EmpressPixie's avatar

The problem with the idea of sustainability as a subject is that it needs to be woven into various other subjects to be effective. Should it be on the curriculum? Absolutely. Should it be its own subject? Not at all.

The exception to this, I would say, is specialized coursework at the college and graduate level. Coincidentally, my school offers a course in, I believe, the economics of sustainability.

LuckyGuy's avatar

Yes. There are education programs now in the works. Give it one more year.

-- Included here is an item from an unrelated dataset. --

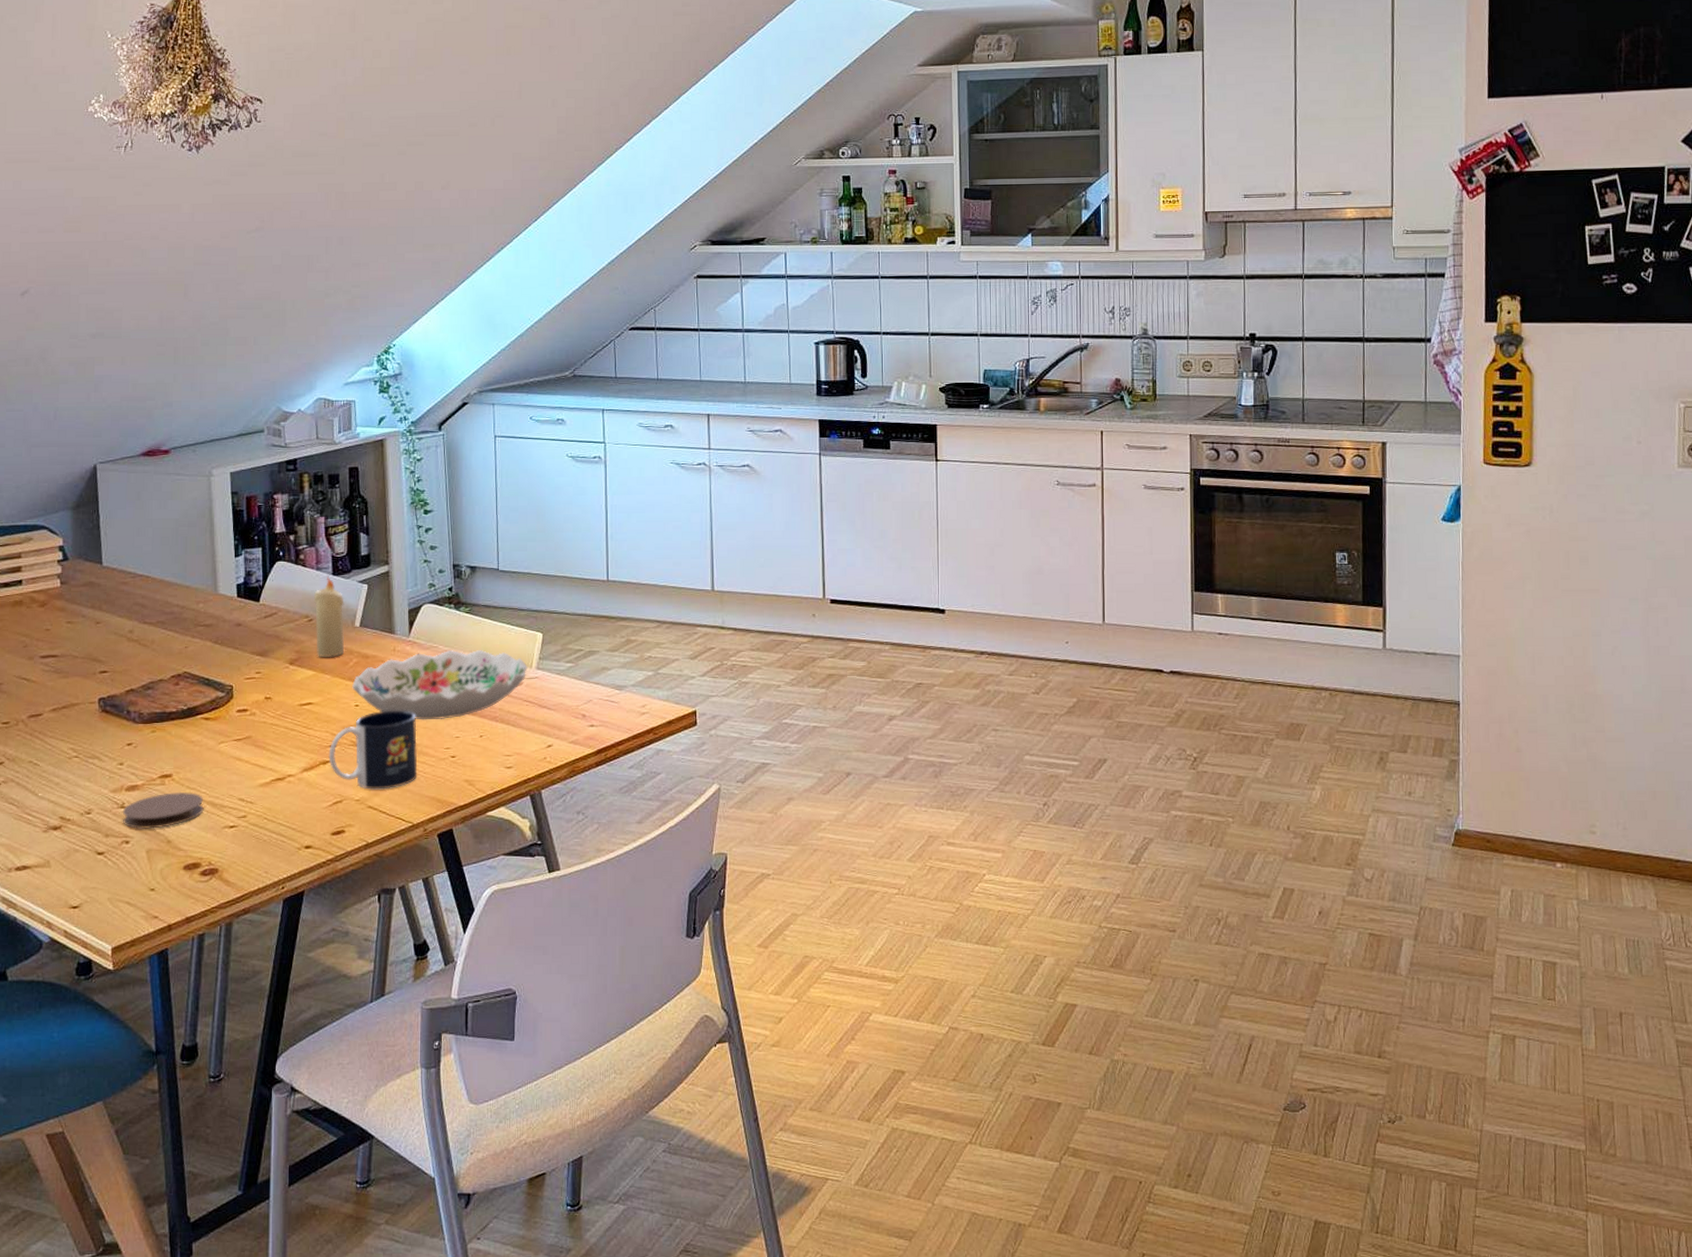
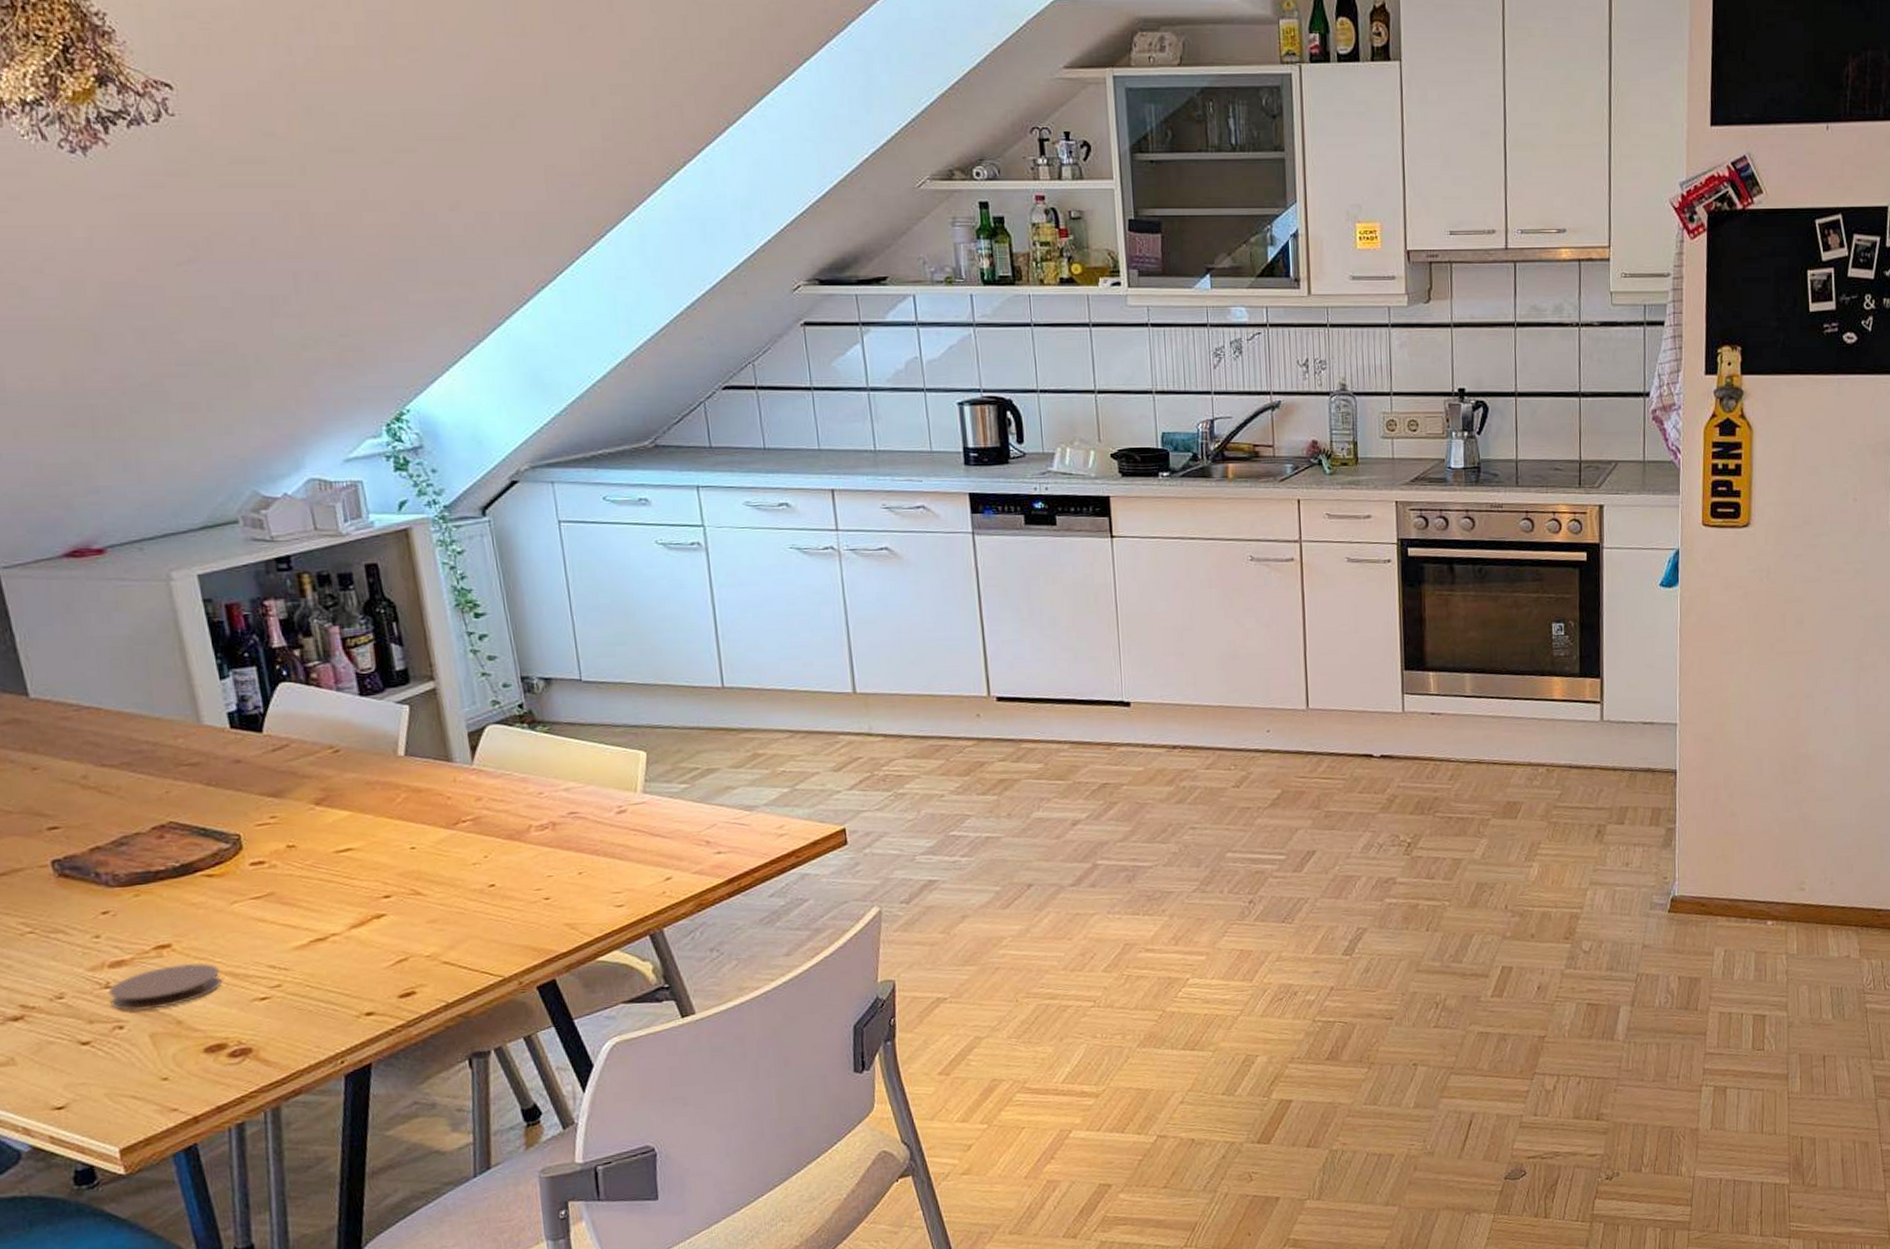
candle: present [314,576,345,658] -> none [337,698,387,795]
mug: present [328,710,418,790] -> none [382,849,503,943]
decorative bowl: present [352,649,527,720] -> none [403,774,631,860]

ARE_you_kidding_me's avatar

Sure, why not as long as the politics are left out of it.

JLeslie's avatar

University of Arizona has a school of sustainability http://schoolofsustainability.asu.edu/ thought you might be interested.

thriftymaid's avatar

I think it already has.

mattbrowne's avatar

Absolutely. But this will only work long term when at least 95% of our population understand what sustainability really means. Sadly, too many people still think it’s some kind of socialist garbage or tree-hugging hippie culture. As long as people like Sarah Palin can’t even spell such a word, let alone define its meaning, we’re stuck with putting the paper in the recycling bin.